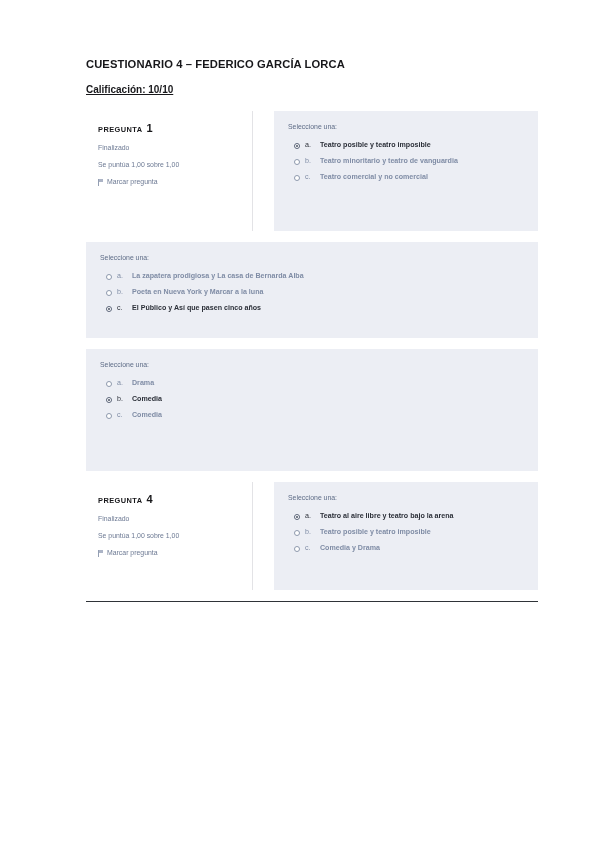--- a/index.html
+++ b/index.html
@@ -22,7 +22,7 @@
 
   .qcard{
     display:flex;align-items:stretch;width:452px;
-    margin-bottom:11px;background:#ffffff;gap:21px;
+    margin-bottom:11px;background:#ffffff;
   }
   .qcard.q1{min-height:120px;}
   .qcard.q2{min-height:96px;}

» YOUR OBJECTIVE
All lines above containing the string "qcard": copy each one.

» TASK SOLUTION
   .qcard{
   .qcard.q1{min-height:120px;}
   .qcard.q2{min-height:96px;}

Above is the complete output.